The Himalayan Times, May 01, 2019
With a month left for the spring season to end, the government’s collection of expedition royalty has already surpassed the entire collection of last spring season.
According to the Department of Tourism (DoT), expedition royalty worth Rs 487 million has been collected over the last two months, against Rs 460 million collected during the three-month period last year.
As per data compiled by the department, a total of 822 climbers have received expedition permits so far for 27 peaks. Of them, 377 climbers in 38 groups have already left Kathmandu to scale Mount Everest (8,848m) this spring. Among the climbers headed towards Mt Everest, 13 are Nepalis.
As per the department, most of the climbers have already reached the Everest Base Camp.
Of the total royalty collection, Rs 436 million was collected for scaling Mt Everest alone. Likewise, collection of Rs 180 million has been made for scaling Mt Lhotse (8,516m) from 92 climbers so far. Fifty-three climbers have dished out Rs 10 million to summit Mt Makalu (8,463m) and 34 climbers have paid a total of Rs 6.3 million for Kanchenjunga (8,586m).

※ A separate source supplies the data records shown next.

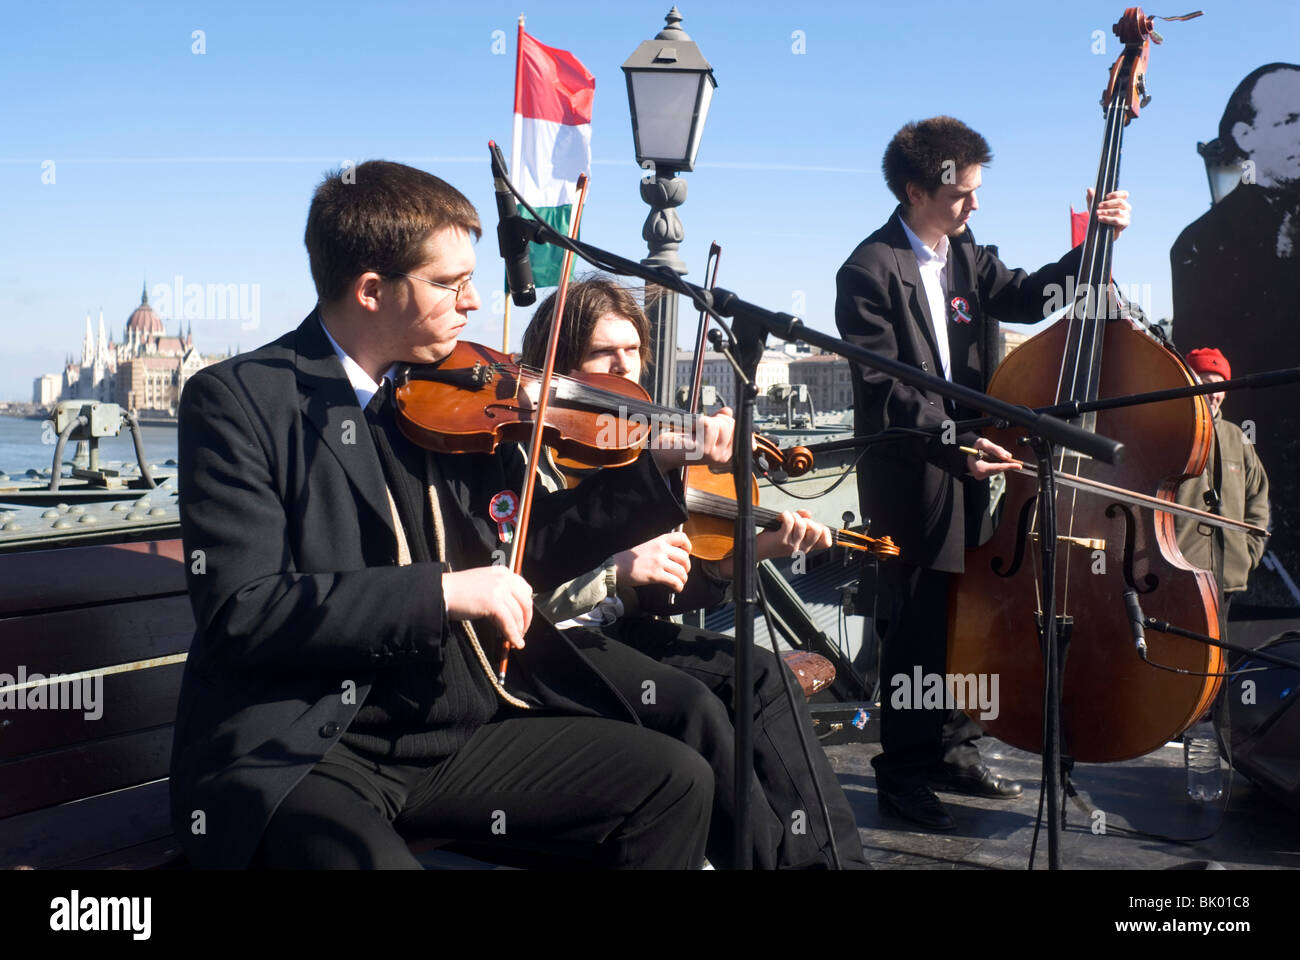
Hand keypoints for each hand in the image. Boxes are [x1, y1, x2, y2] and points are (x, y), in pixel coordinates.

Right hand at [441, 566, 532, 649]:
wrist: (441, 592)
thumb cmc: (458, 591)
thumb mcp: (484, 585)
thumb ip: (500, 592)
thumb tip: (512, 613)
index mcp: (503, 572)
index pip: (525, 589)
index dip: (526, 607)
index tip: (524, 619)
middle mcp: (504, 578)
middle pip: (526, 602)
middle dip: (526, 620)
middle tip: (522, 632)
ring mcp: (499, 589)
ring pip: (518, 615)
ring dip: (518, 631)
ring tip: (516, 641)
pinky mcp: (493, 603)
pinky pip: (508, 623)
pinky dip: (513, 635)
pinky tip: (514, 643)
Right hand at [614, 531, 692, 591]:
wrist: (616, 566)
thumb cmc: (629, 558)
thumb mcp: (647, 545)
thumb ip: (660, 548)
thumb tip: (673, 558)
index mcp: (659, 540)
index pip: (681, 538)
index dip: (688, 546)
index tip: (686, 553)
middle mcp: (661, 549)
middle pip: (684, 558)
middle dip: (686, 567)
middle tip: (682, 572)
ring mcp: (659, 562)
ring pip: (681, 571)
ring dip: (683, 579)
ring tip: (679, 582)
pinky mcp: (656, 575)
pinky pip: (675, 581)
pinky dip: (678, 586)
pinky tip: (675, 588)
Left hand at [650, 407, 735, 469]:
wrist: (662, 453)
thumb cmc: (681, 440)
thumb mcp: (704, 429)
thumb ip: (718, 420)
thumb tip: (728, 410)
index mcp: (726, 453)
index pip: (742, 433)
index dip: (731, 421)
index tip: (719, 420)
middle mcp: (722, 456)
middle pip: (731, 425)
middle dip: (717, 419)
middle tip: (701, 425)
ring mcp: (712, 454)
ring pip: (719, 424)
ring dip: (705, 420)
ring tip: (694, 429)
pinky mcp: (701, 450)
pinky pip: (706, 424)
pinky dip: (696, 421)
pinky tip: (689, 429)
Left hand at [717, 510, 832, 577]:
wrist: (755, 550)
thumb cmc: (772, 539)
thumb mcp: (791, 531)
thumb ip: (802, 520)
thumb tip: (808, 513)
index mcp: (806, 548)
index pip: (827, 542)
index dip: (823, 529)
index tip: (811, 525)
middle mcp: (802, 549)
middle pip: (817, 529)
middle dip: (806, 519)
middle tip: (795, 521)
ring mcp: (792, 546)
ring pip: (802, 523)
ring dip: (792, 515)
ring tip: (784, 519)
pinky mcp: (782, 541)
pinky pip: (790, 521)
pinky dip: (784, 514)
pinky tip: (779, 518)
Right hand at [966, 436, 1019, 478]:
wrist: (968, 451)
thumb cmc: (975, 447)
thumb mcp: (983, 443)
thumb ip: (995, 449)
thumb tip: (1007, 456)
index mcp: (978, 468)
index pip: (996, 468)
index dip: (1008, 466)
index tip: (1018, 466)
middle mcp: (980, 474)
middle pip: (998, 470)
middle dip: (1007, 465)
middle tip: (1018, 463)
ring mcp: (982, 476)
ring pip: (997, 470)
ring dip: (1003, 464)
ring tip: (1008, 460)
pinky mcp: (984, 475)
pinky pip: (995, 470)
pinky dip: (1000, 465)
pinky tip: (1001, 461)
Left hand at [1086, 187, 1130, 238]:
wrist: (1099, 231)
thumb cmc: (1098, 216)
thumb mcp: (1093, 206)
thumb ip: (1091, 198)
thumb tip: (1089, 189)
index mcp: (1120, 201)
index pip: (1124, 194)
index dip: (1116, 194)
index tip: (1106, 197)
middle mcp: (1126, 207)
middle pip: (1121, 202)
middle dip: (1108, 203)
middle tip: (1098, 206)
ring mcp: (1126, 215)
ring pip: (1118, 211)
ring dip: (1106, 212)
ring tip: (1097, 213)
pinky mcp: (1125, 223)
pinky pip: (1117, 220)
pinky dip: (1108, 219)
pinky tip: (1100, 219)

Also, 49 climbers are planning to scale Mt Amadablam (6,814m) by paying a total of Rs 2.1 million.
The department expects the collection amount to increase further as a number of climbers are yet to get their expedition permit.
“We received a large number of applicants, who had not completed the due process and had to be turned back,” informed Rameshwor Niraula, an official of DoT’s mountaineering department.

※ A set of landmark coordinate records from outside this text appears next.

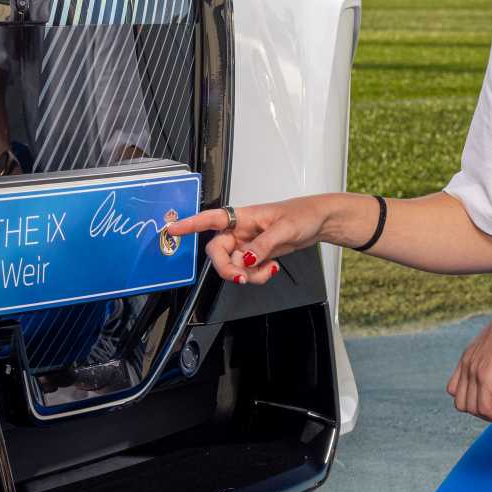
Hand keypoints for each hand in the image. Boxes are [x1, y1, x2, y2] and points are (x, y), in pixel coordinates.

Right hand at [162, 194, 334, 284]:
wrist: (319, 222)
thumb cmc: (302, 215)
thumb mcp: (284, 229)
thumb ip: (262, 245)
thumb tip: (245, 260)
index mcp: (243, 216)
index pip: (211, 219)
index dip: (190, 224)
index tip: (173, 229)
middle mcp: (240, 231)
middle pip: (218, 252)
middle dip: (227, 268)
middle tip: (241, 276)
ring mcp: (247, 244)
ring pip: (232, 265)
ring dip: (246, 275)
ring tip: (266, 270)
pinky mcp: (256, 255)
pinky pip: (246, 271)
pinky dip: (256, 276)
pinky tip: (270, 268)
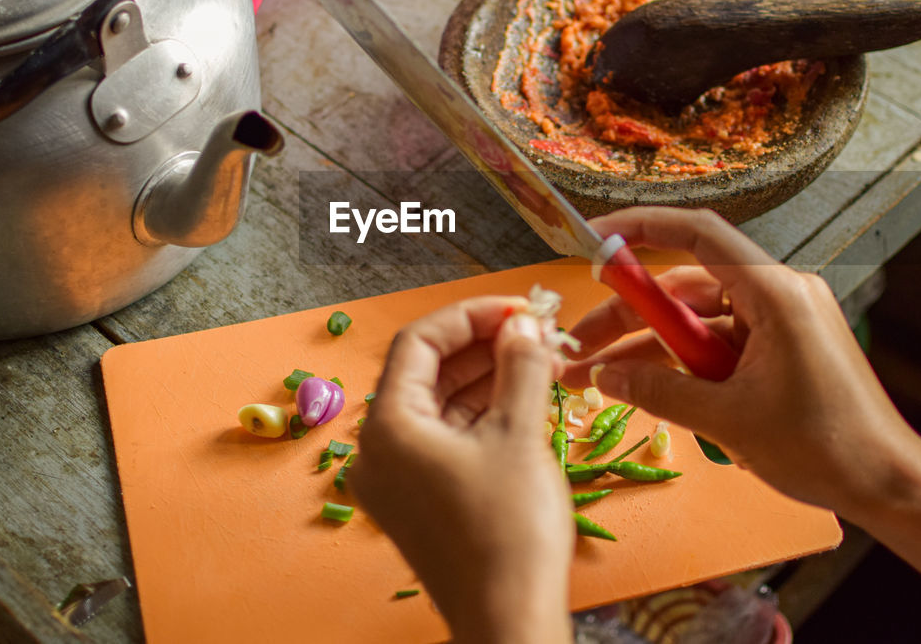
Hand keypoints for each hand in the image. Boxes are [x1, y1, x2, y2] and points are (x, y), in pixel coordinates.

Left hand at [351, 297, 573, 643]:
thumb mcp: (519, 435)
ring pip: (441, 406)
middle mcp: (379, 451)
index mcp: (388, 427)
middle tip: (535, 331)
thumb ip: (520, 367)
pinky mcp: (421, 503)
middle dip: (483, 347)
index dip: (470, 316)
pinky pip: (446, 440)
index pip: (418, 342)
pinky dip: (483, 415)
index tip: (516, 307)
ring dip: (488, 379)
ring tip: (541, 360)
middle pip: (428, 373)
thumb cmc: (509, 532)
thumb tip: (524, 325)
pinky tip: (525, 398)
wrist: (509, 619)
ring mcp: (398, 481)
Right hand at [562, 207, 920, 519]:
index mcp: (775, 293)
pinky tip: (645, 392)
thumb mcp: (729, 420)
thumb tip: (607, 377)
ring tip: (597, 380)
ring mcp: (783, 323)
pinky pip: (720, 347)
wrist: (890, 486)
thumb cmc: (826, 448)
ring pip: (698, 324)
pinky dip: (685, 368)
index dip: (639, 229)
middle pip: (685, 290)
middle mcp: (780, 295)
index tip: (593, 241)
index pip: (697, 236)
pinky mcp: (784, 350)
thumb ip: (661, 393)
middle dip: (627, 319)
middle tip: (579, 347)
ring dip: (650, 351)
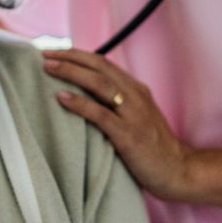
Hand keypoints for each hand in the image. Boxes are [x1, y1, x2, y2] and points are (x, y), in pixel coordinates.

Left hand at [42, 48, 195, 201]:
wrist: (178, 171)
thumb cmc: (152, 148)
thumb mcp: (136, 117)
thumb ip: (116, 104)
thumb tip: (83, 96)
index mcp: (136, 90)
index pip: (103, 63)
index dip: (78, 55)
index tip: (54, 51)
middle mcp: (135, 96)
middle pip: (99, 66)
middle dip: (70, 57)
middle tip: (43, 53)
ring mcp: (133, 114)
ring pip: (99, 84)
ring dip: (71, 73)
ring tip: (48, 68)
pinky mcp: (129, 135)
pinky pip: (101, 114)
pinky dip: (80, 103)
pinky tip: (62, 98)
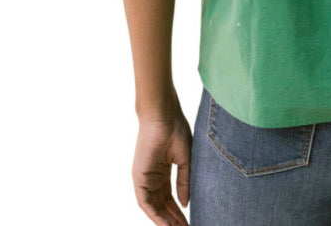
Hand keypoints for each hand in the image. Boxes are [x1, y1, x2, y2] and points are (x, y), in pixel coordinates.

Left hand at [132, 109, 192, 225]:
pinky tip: (165, 224)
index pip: (171, 198)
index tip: (191, 221)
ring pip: (154, 206)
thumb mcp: (185, 159)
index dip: (180, 212)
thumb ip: (184, 181)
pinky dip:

“We expect them to return after completing the required process and so the royalty collection will surely surge.”
Any climber planning to scale any of the peaks over 6,000m is required to take permission from the DoT. However, they have to submit their documents online before they can seek the expedition permit from the department.
According to Director General of DoT Dandu Raj Ghimire, the department only had records of the collection for the peaks of over 6,000 metres, while the collection for scaling smaller peaks is yet to be calculated. “The Nepal Mountaineering Association (NMA) is authorised to provide the permit for mountains below 6,000m and the association is yet to communicate with us about the collection it has made.”

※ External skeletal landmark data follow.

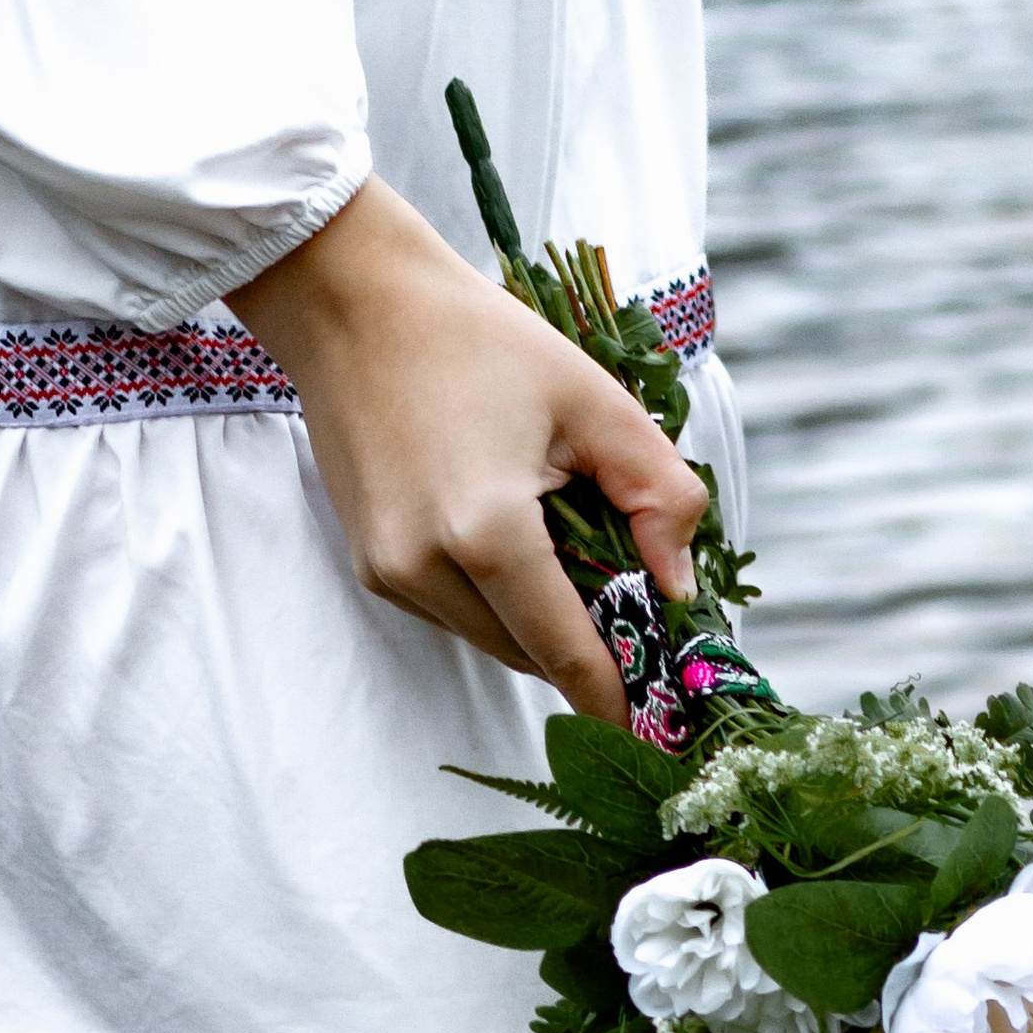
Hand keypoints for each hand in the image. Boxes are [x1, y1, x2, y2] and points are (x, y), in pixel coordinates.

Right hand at [229, 178, 706, 722]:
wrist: (352, 302)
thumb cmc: (477, 338)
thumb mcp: (593, 400)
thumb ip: (658, 493)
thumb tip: (681, 586)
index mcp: (487, 530)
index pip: (567, 651)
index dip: (616, 698)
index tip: (655, 731)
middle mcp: (426, 568)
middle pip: (532, 655)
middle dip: (585, 650)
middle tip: (635, 623)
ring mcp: (390, 575)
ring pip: (492, 640)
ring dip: (539, 622)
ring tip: (571, 557)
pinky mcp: (372, 569)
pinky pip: (455, 613)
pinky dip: (496, 598)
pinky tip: (509, 536)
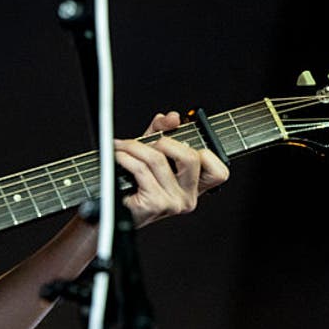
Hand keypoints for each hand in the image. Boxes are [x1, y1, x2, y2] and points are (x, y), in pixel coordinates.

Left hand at [114, 111, 229, 227]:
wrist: (109, 210)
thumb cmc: (132, 182)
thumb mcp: (152, 152)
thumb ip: (162, 131)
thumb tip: (172, 118)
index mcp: (195, 188)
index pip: (219, 172)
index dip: (203, 151)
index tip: (181, 142)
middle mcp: (189, 198)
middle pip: (191, 158)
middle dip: (164, 141)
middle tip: (147, 142)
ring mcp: (174, 203)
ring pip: (159, 160)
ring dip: (134, 147)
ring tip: (122, 146)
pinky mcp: (156, 204)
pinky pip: (141, 170)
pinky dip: (126, 158)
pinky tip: (119, 157)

The NMA is authorised to give permit for 27 smaller peaks. It had collected $1.06 million last year by issuing 1,637 permits to a total of 6,385 climbers.
The government levies $11,000 per person for foreign climbers for expeditions to Mt Everest during spring season, while Nepali climbers have to pay Rs 75,000 per person. For other mountains above 8,000 metres, the government levies $1,800 on foreigners and Rs 10,000 for Nepali climbers.